* [AIM OF THE TASK]
Render every text line in the items below as a single numbered list, skipping blank lines. Omit the pictures from the output.

[Dataset entries]
============

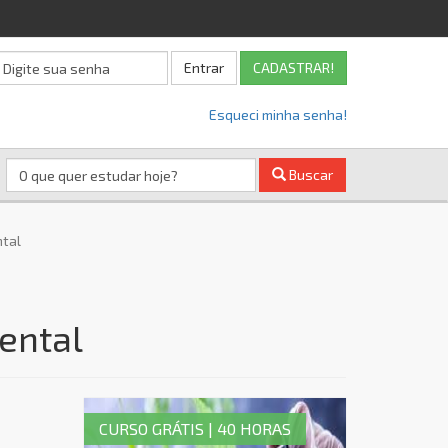
Entrar
CADASTRAR!
Esqueci minha senha!
Buscar
ntal
ental
CURSO GRÁTIS | 40 HORAS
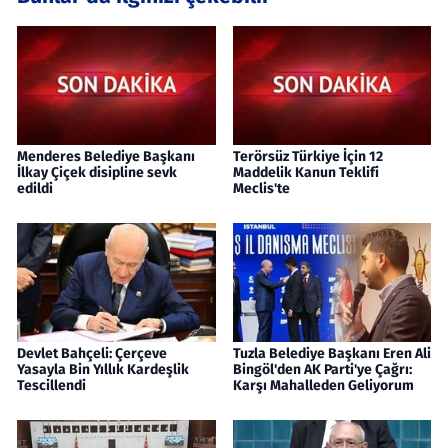
Menderes Belediye Başkanı
Terörsüz Türkiye İçin 12
İlkay Çiçek disipline sevk
Maddelik Kanun Teklifi
edildi
Meclis'te
Devlet Bahçeli: Çerçeve
Tuzla Belediye Başkanı Eren Ali
Yasayla Bin Yıllık Kardeşlik
Bingöl'den AK Parti'ye Çağrı:
Tescillendi
Karşı Mahalleden Geliyorum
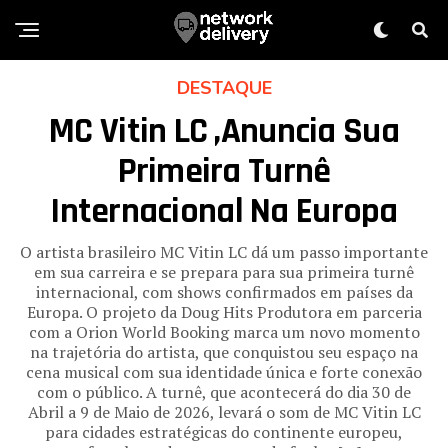
DESTAQUE
MC Vitin LC ,anuncia Sua
Primeira Turnê
Internacional Na Europa
O artista brasileiro MC Vitin LC dá um passo importante
em sua carreira e se prepara para sua primeira turnê
internacional, com shows confirmados em países da
Europa. O projeto da Doug Hits Produtora em parceria
com a Orion World Booking marca um novo momento
na trajetória do artista, que conquistou seu espaço na
cena musical com sua identidade única e forte conexão
com o público. A turnê, que acontecerá do dia 30 de
Abril a 9 de Maio de 2026, levará o som de MC Vitin LC
para cidades estratégicas do continente europeu,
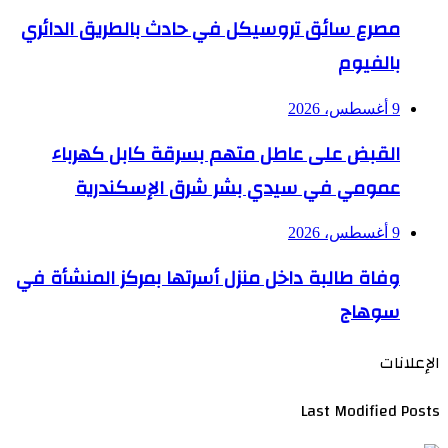
مصرع سائق تروسيكل في حادث بالطريق الدائري
بالفيوم
9 أغسطس، 2026
القبض على عاطل متهم بسرقة كابل كهرباء
عمومي في سيدي بشر شرق الإسكندرية
9 أغسطس، 2026
وفاة طالبة داخل منزل أسرتها بمركز المنشأة في
سوهاج
الإعلانات
Last Modified Posts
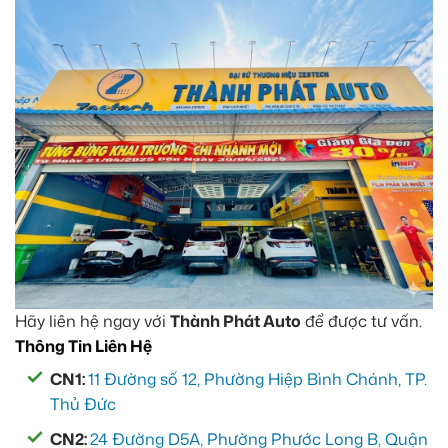
Hãy liên hệ ngay với
Thành Phát Auto
để được tư vấn.
Thông Tin Liên Hệ
CN1:
11 Đường số 12, Phường Hiệp Bình Chánh, TP.
Thủ Đức
CN2:
24 Đường D5A, Phường Phước Long B, Quận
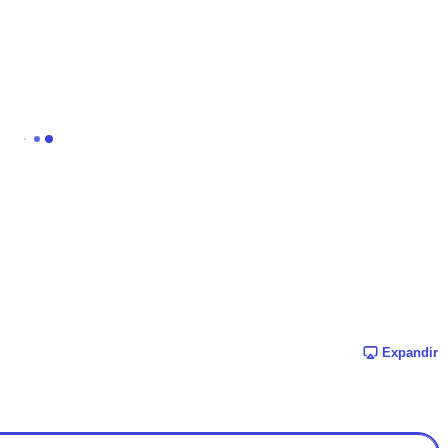
Expandir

============

* [RESPONSE AREA]
1. Entrar
2. CADASTRAR!
3. Esqueci minha senha!
4. Buscar
5. ntal
6. ental
7. CURSO GRÁTIS | 40 HORAS
8. Menderes Belediye Başkanı
9. Terörsüz Türkiye İçin 12
10. İlkay Çiçek disipline sevk
11. Maddelik Kanun Teklifi
12. edildi
13. Meclis'te
14. Devlet Bahçeli: Çerçeve
15. Tuzla Belediye Başkanı Eren Ali
16. Yasayla Bin Yıllık Kardeşlik
17. Bingöl'den AK Parti'ye Çağrı:
18. Tescillendi
19. Karşı Mahalleden Geliyorum
20. DESTAQUE
21. MC Vitin LC ,anuncia Sua
22. Primeira Turnê
23. Internacional Na Europa
24. O artista brasileiro MC Vitin LC dá um passo importante
25. em sua carreira e se prepara para sua primeira turnê
26. internacional, com shows confirmados em países da
27. Europa. O projeto da Doug Hits Produtora em parceria
28. com a Orion World Booking marca um novo momento
29. na trajetória do artista, que conquistou seu espaço na
30. cena musical com sua identidade única e forte conexão
31. com o público. A turnê, que acontecerá do dia 30 de
32. Abril a 9 de Maio de 2026, levará o som de MC Vitin LC
33. para cidades estratégicas do continente europeu,
34. مصرع سائق تروسيكل في حادث بالطريق الدائري
35. بالفيوم
36. 9 أغسطس، 2026
37. القبض على عاطل متهم بسرقة كابل كهرباء
38. عمومي في سيدي بشر شرق الإسكندرية
39. 9 أغسطس، 2026
40. وفاة طالبة داخل منزل أسرتها بمركز المنشأة في
41. سوهاج
42. الإعلانات
43. Last Modified Posts
44. Hãy liên hệ ngay với
45. Thành Phát Auto
46. để được tư vấn.
47. Thông Tin Liên Hệ
48. CN1:
49. 11 Đường số 12, Phường Hiệp Bình Chánh, TP.
50. Thủ Đức
51. CN2:
52. 24 Đường D5A, Phường Phước Long B, Quận
53. Expandir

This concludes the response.